What changed in 2019
APHIS publishes Mexico’s entry rules as a one-line update on the country page: “Effective 12/16/2019: A health certificate for dogs and cats is no longer needed to enter Mexico.” That’s the rule.
You can drive your dog across the San Ysidro border. You can fly your cat into Mexico City. You don’t bring a USDA-endorsed health certificate, because the receiving authority doesn’t ask for one anymore.
Why so many blog posts still tell you to get a Mexico cert: because the rule changed quietly, and content sites that wrote their Mexico guides between 2015 and 2018 haven’t refreshed. When someone copies an old article, they copy the old rule.
What SENASICA still does at the port
The certificate requirement going away doesn’t mean Mexican authorities skip the inspection. SENASICA (Servicio Nacional de Sanidad, Inocuidad y Calidad Agroalimentaria) does still inspect arriving pets:
- Visible-illness check. If your dog is visibly sick — discharge, lethargy, obvious skin issue — they can be held for evaluation or refused.
- Visible parasites. External parasite signs (fleas, ticks) may trigger treatment at owner expense.
- Visible distress from transit. Particularly for cargo arrivals, signs of dehydration or stress get flagged.
This isn’t certificate-checking. It’s a visual triage at the port. Take a healthy pet across the border — no paperwork required — and you’re through.
The 2024 screwworm rule for returning to the US
Here’s the part the 2019-era rule change didn’t anticipate, and where most “Mexico is easy” advice now gets readers in trouble:
ALERT — As of November 22, 2024, Mexico is considered to be affected with screwworm. All dogs (including U.S. origin dogs returning to the U.S. after traveling to Mexico) must meet APHIS requirements for screwworm freedom certification upon entry (re-entry).
— APHIS Mexico page, last modified 2025-07-30
In plain English: a US-origin dog that travels to Mexico for any length of time has to produce a USDA-endorsed screwworm-freedom certificate to come back into the US. Same for any dog being imported from Mexico to the US.
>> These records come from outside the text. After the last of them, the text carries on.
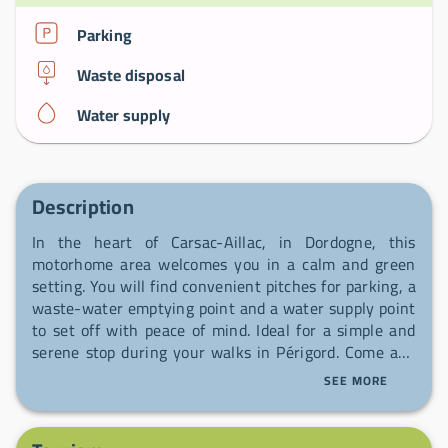
Parking
Waste disposal
Water supply
Description
In the heart of Carsac-Aillac, in Dordogne, this
motorhome area welcomes you in a calm and green
setting. You will find convenient pitches for parking, a
waste-water emptying point and a water supply point
to set off with peace of mind. Ideal for a simple and
serene stop during your walks in Périgord. Come and
take a welcome break, you will be welcome.
SEE MORE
This is separate from CDC’s dog-import rules (which also apply to US re-entry — there’s an APHIS layer and a CDC layer). Pawvisa’s /return-to-us flow walks through what the CDC requires; the screwworm certificate is the APHIS half.
The takeaway: the outbound trip to Mexico got easier in 2019. The inboundUS-return trip got harder in 2024. If you’re planning a round-trip to Mexico with your dog, factor the screwworm certificate into the return-leg planning.
Driving across the border: edge cases
For the LA-to-Tijuana / LA-to-Rosarito / LA-to-Ensenada driver, two practical notes:
- No designated port-of-entry list for pet entry into Mexico. San Ysidro, Tecate, Otay Mesa — any land border crossing works.
- CBP (Customs and Border Protection) on the US side handles your re-entry. Their stance on the screwworm requirement might differ from APHIS by-the-book — but the safer plan is to have the APHIS certificate, not to find out at the border that yours was the day they decided to enforce.
Why old blogs get this wrong
If you Google “pet health certificate Mexico” right now, three of the first ten results will tell you to get a Mexico-specific cert from a USDA-accredited vet. Some will quote the pre-2019 USDA endorsement fee. Some will describe a process that no longer applies.
The honest answer for outbound: you don’t need any of that. The honest answer for inbound (since Nov 2024): you need the screwworm-freedom certificate, which is new paperwork most of those blogs also don’t mention.
The two-sentence summary worth taking with you: Going to Mexico — no cert. Coming back to the US with a dog — APHIS screwworm cert.